-- Passage --
More recently, Stephen Brumwell has defended Wolfe against his detractors. In Paths of Glory (McGill-Queen’s University Press, 2006), Brumwell, a British writer living in Amsterdam, takes a more conventional view, concluding that Wolfe was a brave, talented soldier who deserved every bit of the lavish praise that his contemporaries heaped upon his memory.
This notion of the tragic hero was taken up by Benjamin West in his painting The Death of General Wolfe. Much of what was believed about Wolfe after his death was mediated through this huge—and hugely popular—canvas and the many copies that were made of it. Unveiled in London in 1771, it shows Wolfe dying on the field of battle in the arms of his men while in the background contending armies clash. Claiming to be a depiction of reality, it is largely a work of fiction. Wolfe died away from the field of battle and only one of the men seen in the painting was actually present at his death. Never mind. West had produced “the grandiloquent lie the public craved,” as Simon Schama puts it in his study of Wolfe and his legend. The artist became court painter to the king, and The Death of General Wolfe was reproduced on teacups, wall hangings and beer mugs across the Empire.
In the end, Wolfe’s reputation is less important than the British victory he spearheaded. New France fell to the British invaders and took its place as a colony in the British Empire, and Canada has been trying to work out the implications ever since. “The Conquest is the burden of Canadian history,” Ramsay Cook once wrote, meaning, I suppose, that navigating the French-English relationship has been our big historical project. As Brumwell points out, “for Quebec’s French-speaking majority, Wolfe is less a hero than a symbol of oppression.” (Of course, that is assuming he is thought about at all. Former Quebec premier Lucien Bouchard, describing the history education he received at a collège classique during the 1950s, said that he and his classmates spent many weeks studying the Conquest from the French perspective. “It was so sad when Montcalm died,” Bouchard recalled, but “we didn’t care much about Wolfe.”) While most Anglo-Canadians believe the French should just get over it, for many Quebecers the Conquest is a wound that only independence will heal. For 250 years it has divided us, right down to the sovereignty referenda of 1980 and 1995, which came close to undoing with the ballot box what Wolfe had accomplished by force of arms.

-- Record excerpts --
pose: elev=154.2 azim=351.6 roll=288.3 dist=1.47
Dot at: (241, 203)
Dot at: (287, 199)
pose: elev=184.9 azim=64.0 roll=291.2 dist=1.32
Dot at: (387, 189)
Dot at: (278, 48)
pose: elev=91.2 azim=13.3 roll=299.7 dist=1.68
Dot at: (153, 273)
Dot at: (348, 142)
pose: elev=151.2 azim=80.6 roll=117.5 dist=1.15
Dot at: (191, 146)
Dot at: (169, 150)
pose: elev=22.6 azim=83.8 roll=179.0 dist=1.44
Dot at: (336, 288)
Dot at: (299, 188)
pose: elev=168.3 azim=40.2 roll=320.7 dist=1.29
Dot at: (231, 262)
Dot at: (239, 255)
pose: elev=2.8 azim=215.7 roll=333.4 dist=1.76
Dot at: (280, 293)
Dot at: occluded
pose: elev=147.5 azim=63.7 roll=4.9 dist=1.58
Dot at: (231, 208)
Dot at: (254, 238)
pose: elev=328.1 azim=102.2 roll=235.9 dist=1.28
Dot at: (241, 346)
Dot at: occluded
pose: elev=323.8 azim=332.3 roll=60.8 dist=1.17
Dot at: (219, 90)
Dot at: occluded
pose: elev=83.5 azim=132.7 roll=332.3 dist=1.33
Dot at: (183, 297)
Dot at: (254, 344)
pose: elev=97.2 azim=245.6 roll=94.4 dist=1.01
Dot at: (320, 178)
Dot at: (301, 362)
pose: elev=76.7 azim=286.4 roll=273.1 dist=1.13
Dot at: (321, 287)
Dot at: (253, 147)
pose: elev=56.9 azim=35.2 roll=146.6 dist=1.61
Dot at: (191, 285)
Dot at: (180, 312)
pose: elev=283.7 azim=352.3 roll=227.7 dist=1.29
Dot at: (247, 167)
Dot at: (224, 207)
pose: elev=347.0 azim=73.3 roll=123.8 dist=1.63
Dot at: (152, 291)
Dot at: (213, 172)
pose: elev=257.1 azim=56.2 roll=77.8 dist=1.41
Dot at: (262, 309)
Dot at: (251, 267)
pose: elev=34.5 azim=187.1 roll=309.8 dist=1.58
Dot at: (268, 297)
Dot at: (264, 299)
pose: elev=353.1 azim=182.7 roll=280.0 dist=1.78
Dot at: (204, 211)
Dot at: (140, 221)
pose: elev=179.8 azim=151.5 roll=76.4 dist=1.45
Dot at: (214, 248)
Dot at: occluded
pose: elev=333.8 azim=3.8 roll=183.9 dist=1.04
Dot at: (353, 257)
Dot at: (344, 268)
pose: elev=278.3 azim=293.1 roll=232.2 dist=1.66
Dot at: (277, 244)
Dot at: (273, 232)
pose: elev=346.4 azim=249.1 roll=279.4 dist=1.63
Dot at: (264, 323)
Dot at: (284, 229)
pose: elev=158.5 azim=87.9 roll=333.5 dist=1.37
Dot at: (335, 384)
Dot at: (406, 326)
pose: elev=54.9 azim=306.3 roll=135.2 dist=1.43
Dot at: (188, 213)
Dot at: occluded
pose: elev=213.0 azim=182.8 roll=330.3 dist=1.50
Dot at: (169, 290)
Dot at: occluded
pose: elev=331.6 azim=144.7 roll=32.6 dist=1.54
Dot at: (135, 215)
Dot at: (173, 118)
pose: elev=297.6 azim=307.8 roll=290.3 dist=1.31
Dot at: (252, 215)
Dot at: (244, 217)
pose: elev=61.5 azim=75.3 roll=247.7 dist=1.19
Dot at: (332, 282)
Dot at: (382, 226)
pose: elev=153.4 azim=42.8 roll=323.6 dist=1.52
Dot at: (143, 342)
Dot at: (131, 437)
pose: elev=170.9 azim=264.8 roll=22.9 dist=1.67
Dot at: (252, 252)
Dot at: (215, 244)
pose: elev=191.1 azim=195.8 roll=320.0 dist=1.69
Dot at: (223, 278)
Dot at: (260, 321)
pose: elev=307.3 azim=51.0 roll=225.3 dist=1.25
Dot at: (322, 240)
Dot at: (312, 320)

-- Task instructions --
1. Repeat the passage on General Wolfe word for word, starting with "More recently, Stephen" and going on through "upon his memory.".
2. Finish out the next part of the passage on General Wolfe and the Conquest of New France, continuing from its last sentence.

-- Answers in order --
1.
More recently, Stephen Brumwell has defended Wolfe against his detractors. In Paths of Glory (McGill-Queen’s University Press, 2006), Brumwell, a British writer living in Amsterdam, takes a more conventional view, concluding that Wolfe was a brave, talented soldier who deserved every bit of the lavish praise that his contemporaries heaped upon his memory.

2.
The Conquest is one of those important Canadian milestones that we are not allowed to celebrate for fear of giving offence. Re-enactments of the battle, when they take place, are now politely declared a draw and the two sides shake hands in the spirit of national unity. Victory and defeat are not acceptable concepts in contemporary Canada; better to emphasize the role of the Plains as a civic park—the “Central Park of Quebec,” as one government website calls it. As Robert Fulford once remarked, the Conquest remains “perhaps the only eighteenth-century battle, anywhere, that cannot be discussed without anxiety.”
In this sense it might be said of Wolfe, as it has been of Pierre Trudeau: He haunts us still.